Some people are able to get away with murder – sometimes literally. Criminals will go to just about any length to escape responsibility for their crimes, and the country today is awash with bleeding hearts in the justice system that are too often willing to give them what they want. The defenses criminals take to court are crazy, but sometimes they are just crazy enough to help them win. We certainly don’t mean to make light of the seriousness of their offenses or give them any glory for it, but you do have to sort of admire the creativity.
Money Made Me Clueless
In 2013, a teenager who was drunk, speeding, and driving on an invalid license drove into a group of people. The boy who gave himself permission to drive killed four people and injured nine others. The teen, Ethan Couch’s, group of defense attorneys said the boy suffered from “affluenza,” a term they invented to be a cross between “affluent” and “influenza.” The word means that the boy’s wealth didn’t allow him to grasp the magnitude of his actions’ consequences. That’s probably accurate, but a pretty freakin’ lame excuse.
But the judge bought it, and Couch’s cluelessness lessened his conviction from 20 years in prison to a sentence of probation and rehab. The teen spent most of his gruesome sentence in a top-notch facility that forced him to enjoy the beautiful weather all day long in sunny California. While his victims’ families mourned the loss of their loved ones, Couch’s “prison” days were spent horseback riding and learning karate, a boring punishment for the affluent youth. This must be why some species eat their young.
Homosexuality Took Me By Surprise
Don’t you hate it when you guess wrong? Well, Jonathan Schmitz can tell you all about that. He was invited onto a talk show where he was to learn who his secret admirer was. When he stepped onstage, he saw a beautiful woman from his apartment complex, Donna Riley. Thinking she was his admirer, Schmitz gave Riley the biggest, wettest kiss he could. However, he was pulled away by a producer who told Schmitz that he was kissing the wrong person; his actual admirer was a man named Scott Amedure, who was, unfortunately, not as good of a kisser.
Schmitz hadn’t been told the truth, but he was actually on a talk show where gay people revealed their crushes. This was not an ideal place to be for a heterosexual man. Although Schmitz was not happy about this, he played along and laughed as though he was tickled pink when Amedure recounted a very intimate fantasy he’d had about Schmidt.

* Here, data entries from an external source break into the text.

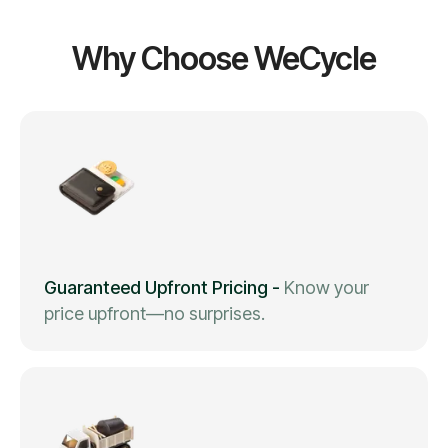
Why Choose WeCycle
Guaranteed Upfront Pricing
-
Know your
price upfront—no surprises.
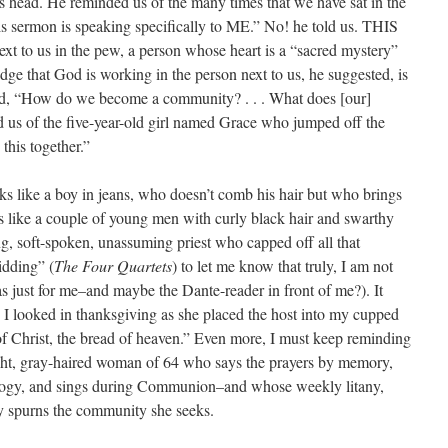
s head. He reminded us of the many times that we have sat in the
s sermon is speaking specifically to ME.” No! he told us. THIS
ext to us in the pew, a person whose heart is a “sacred mystery”
ge that God is working in the person next to us, he suggested, is
ed, “How do we become a community? . . . What does [our]
us of the five-year-old girl named Grace who jumped off the
this together.”
s like a boy in jeans, who doesn’t comb his hair but who brings
ks like a couple of young men with curly black hair and swarthy
ng, soft-spoken, unassuming priest who capped off all that
idding” (
The Four Quartets
) to let me know that truly, I am not
as just for me–and maybe the Dante-reader in front of me?). It
s I looked in thanksgiving as she placed the host into my cupped
Christ, the bread of heaven.” Even more, I must keep reminding
ight, gray-haired woman of 64 who says the prayers by memory,
ology, and sings during Communion–and whose weekly litany,
 spurns the community she seeks.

Here’s where an otherwise amusing story takes a darker turn. A few days after they were on the show, Schmitz found a love letter on his door. Figuring it was Amedure, he bought bullets and a gun and went to Amedure’s apartment, planning to penetrate Amedure with something hard. Amedure joyfully confessed that he had written the note, and Schmitz killed him.
At trial, Schmidt’s defense was that he was suffering from diminished capacity because he had been so embarrassed by what happened on the talk show and shocked from finding the note. The evidence showed deliberation and premeditation, but Schmidt’s gay panic defense allowed him to receive a judgment of second-degree murder rather than first-degree. Schmidt now stays away from talk shows.
Not Sleep-Walking but Sleep-Sexing
A woman fell asleep at a house party and awoke to find a man, Jan Luedecke, attempting to rape her. Luedecke claimed that he didn’t know that he was penetrating the woman but awakened to find himself in a bathroom wearing a pink condom. Personally, I hate it when that happens.
A doctor for the defense said that Luedecke had a history of sleep sex and that his night of heavy drinking and drug-consumption worsened his condition. Luedecke was acquitted of the charges, and when the state appealed, he was acquitted again. Luedecke won his case, and he didn’t even have to fall asleep in court to prove his claims to be true.
Criminals are not widely known for their intelligence, but occasionally display creativity. When we hear stories like these, we’re not sure whether to laugh at the creativity of the defense, or cry because the culture accepts it. But we choose to laugh, because we still have a job to do.